TASK DIRECTIONS: Your answer should be the exact lines of the records, starting with the one containing "Graciela Narváez presenta" and running to the end.
##### SUPPLIED DATA
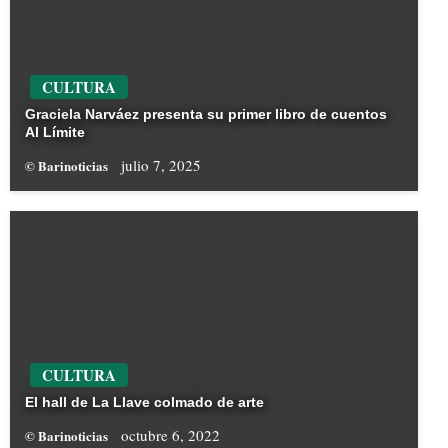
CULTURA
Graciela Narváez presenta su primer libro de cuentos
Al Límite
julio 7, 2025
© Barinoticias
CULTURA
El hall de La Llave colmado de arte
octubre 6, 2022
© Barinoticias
##########
TASK ANSWER:
Graciela Narváez presenta su primer libro de cuentos
Al Límite
julio 7, 2025
© Barinoticias
CULTURA
El hall de La Llave colmado de arte
octubre 6, 2022
© Barinoticias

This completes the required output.